Translate these discoveries into a resilient scraper.
This process ensures you understand the system deeply. As Albert Einstein said:
“If you can’t explain it simply, you don’t understand it well enough.”
– Albert Einstein
A practical investigation: ‘Go shopping’
Let's walk through an example. The first step is to simply "Go Shopping." Open the target website in a browser and use it. How is the data represented naturally? How is a user expected to search for and buy a product?
As you interact with the site, your goal is to find where the data is coming from. Using your browser’s developer tools, you can inspect the network traffic and identify the specific API request that fetches the data you need.
Once you’ve located the request, it’s time for experimentation. This is where the fun begins.
Take the cURL of the request. Extract the raw request from your browser.
Bit by bit, remove components with the intention of breaking the request. Remove headers, cookies, and parameters one by one.
Fix it and repeat. When the request fails, you’ve found an essential component. Add it back, document it, and continue removing other parts.

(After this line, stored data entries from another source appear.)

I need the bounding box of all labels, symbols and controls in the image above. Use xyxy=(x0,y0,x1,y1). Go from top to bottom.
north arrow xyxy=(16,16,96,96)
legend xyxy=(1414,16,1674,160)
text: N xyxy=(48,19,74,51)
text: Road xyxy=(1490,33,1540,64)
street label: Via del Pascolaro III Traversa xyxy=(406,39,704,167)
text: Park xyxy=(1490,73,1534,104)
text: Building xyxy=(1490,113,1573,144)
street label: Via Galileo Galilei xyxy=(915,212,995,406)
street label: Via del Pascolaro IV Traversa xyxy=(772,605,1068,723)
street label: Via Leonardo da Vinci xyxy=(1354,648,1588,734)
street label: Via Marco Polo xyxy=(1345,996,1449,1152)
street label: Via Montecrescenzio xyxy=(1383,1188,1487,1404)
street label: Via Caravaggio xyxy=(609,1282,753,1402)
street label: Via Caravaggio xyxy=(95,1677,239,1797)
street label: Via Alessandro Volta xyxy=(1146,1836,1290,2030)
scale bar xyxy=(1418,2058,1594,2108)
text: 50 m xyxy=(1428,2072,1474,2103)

The goal isn't just to get a working cURL command; the goal is to understand what you learn as you go.
This is why I avoid tools like Postman for this initial investigation, as they can modify the request in subtle ways. A better approach is to use a reverse proxy like mitmproxy, which shows you exactly what is being sent. For performing the investigations and documenting these requests, especially in a team environment, I recommend a tool like Bruno.
During this process, you should be able to answer several key questions:
Are cookies required?
Are any headers essential?
Where are dynamic values generated?
Is proxy quality important?
Is the proxy tied to the request?
Is the header order important?
Common pitfalls vs. winning strategies
This investigative process helps avoid common pitfalls that lead to brittle scrapers and technical debt. By shifting your strategy, you build for resilience and scale from the very beginning.
| Pitfalls (The Quick Way) | Strategies (The Resilient Way) |
|---|---|
| HTML-first approach: Scraping data directly from the HTML structure. | API-first approach: Finding the underlying API that populates the page. APIs are more stable and less likely to change than front-end layouts. |
| Gathering the entire feed at once: Creating a single, monolithic process to discover and collect all data. | Decouple discovery and collection: Use one process to find all the product URLs and a separate process to collect the data for each URL. This prevents a single failure from stopping the entire operation (avoiding cascading failure) and allows for targeted retries. |
| Hitting the website without regard to latency: Sending requests as fast as possible without any delays. | Retries with Jitter and/or bounded exponential backoff: Be respectful. Implement intelligent delays and backoff strategies to avoid overwhelming the server, which also reduces the chance of getting blocked. |
| Quick-fix approach: Rushing to get a scraper working to meet a deadline, creating technical debt. | Well-documented investigations & sustainable mindset: Take your time. Thoroughly document your findings. This creates a sustainable system that requires far less maintenance in the long run. |
By documenting your discoveries, you create a blueprint for a robust scraper. You understand your framework's limitations and can build any necessary tools.
Ultimately, scale comes from building resilient systems.
So, how can we send 1,000 requests per second as easily as we send one? The answer lies in the methodical, investigative process. Every minute you spend in the investigation is 10 times that saved in the implementation.
Because every chef knows that thorough preparation is the key to fine food.